Justice Elena Kagan, one of the three dissenters who make up the bench’s liberal justices, said such intentional discrimination is hard to prove and that Wednesday’s decision serves to “eviscerate the law.”
“Under the Court’s new view of Section 2, a State can, without legal consequence, systematically dilute minority citizens’ voting power,” she wrote in her strongly worded dissent.
She described the majority opinion as green-lighting redistricting plans that “will disable minority communities” from electing representatives of their choice.
The Voting Rights Act “was born of the literal blood of Union soldiers and civil rights marchers. It ushered in awe-inspiring change, bringing this Nation closer to fulfilling the ideas of democracy and racial equality,” she said, adding that only Congress, and not the high court, has the ability to determine if it is no longer needed.
She said that with the ruling, Section 2 of the Voting Rights Act is “all but dead.”
“The decision here is about Louisiana’s District 6. But so too it is about Louisiana’s District 2 … And so too it is about the many other districts, particularly in the South, that in the last half-century have given minority citizens, and particularly African Americans, a meaningful political voice,” she said.
“After today, those districts exist only on sufferance, and probably not for long.”

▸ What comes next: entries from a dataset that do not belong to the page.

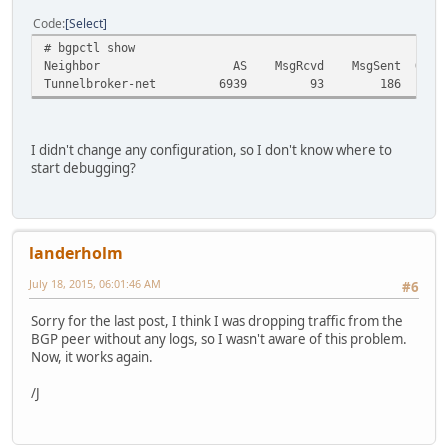
Code
Select
# bgpctl show
Neighbor AS MsgRcvd MsgSent OutQ Up/Do
Tunnelbroker-net 6939 93 186 0 Ne
I didn't change any configuration, so I don't know where to
start debugging?
landerholm
July 18, 2015, 06:01:46 AM
#6
Sorry for the last post, I think I was dropping traffic from the
BGP peer without any logs, so I wasn't aware of this problem.
Now, it works again.
/J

Louisiana Secretary of State Nancy Landry said she was not at liberty to comment on the decision as the case remains active litigation, and has been remanded for proceedings back to the Western District.
“My lawyers are currently analyzing the opinion,” she said in a statement.
Meanwhile, the state’s attorney general, Liz Murrill, said the Supreme Court had ended “Louisiana’s long-running nightmare of federal courts coercing the state to draw a racially discriminatory map.”
It’s unlikely the ruling will affect Louisiana’s congressional primaries later this year, as early voting begins May 16.